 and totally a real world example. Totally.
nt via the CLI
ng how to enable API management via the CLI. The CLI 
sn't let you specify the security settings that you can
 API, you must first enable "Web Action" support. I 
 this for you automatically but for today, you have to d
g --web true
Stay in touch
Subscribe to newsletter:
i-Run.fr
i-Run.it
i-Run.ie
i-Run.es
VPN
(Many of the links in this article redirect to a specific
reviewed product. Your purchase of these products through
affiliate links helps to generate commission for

:::::

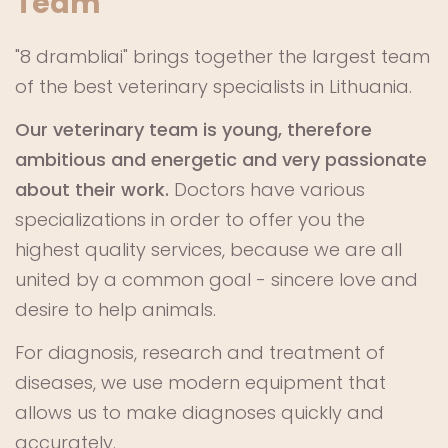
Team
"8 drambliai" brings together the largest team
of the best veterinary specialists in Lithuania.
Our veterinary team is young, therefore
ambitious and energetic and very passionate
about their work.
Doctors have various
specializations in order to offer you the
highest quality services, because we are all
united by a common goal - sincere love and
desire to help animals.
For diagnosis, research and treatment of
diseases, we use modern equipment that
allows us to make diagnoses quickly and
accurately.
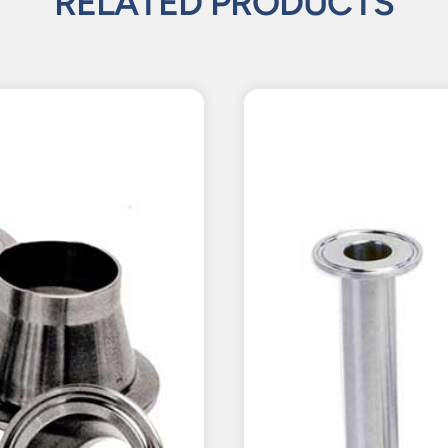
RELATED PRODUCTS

:::::

# Work to be completed:
Repeat, unchanged, the stretch of text from the line containing "and totally a real world example. Totally." through the line containing "affiliate links helps".

# Exercise solution:
 and totally a real world example. Totally.
nt via the CLI
ng how to enable API management via the CLI. The CLI 
sn't let you specify the security settings that you can
 API, you must first enable "Web Action" support. I 
 this for you automatically but for today, you have to d
g --web true
Stay in touch
Subscribe to newsletter:
i-Run.fr
i-Run.it
i-Run.ie
i-Run.es
VPN
(Many of the links in this article redirect to a specific
reviewed product. Your purchase of these products through
affiliate links helps to generate commission for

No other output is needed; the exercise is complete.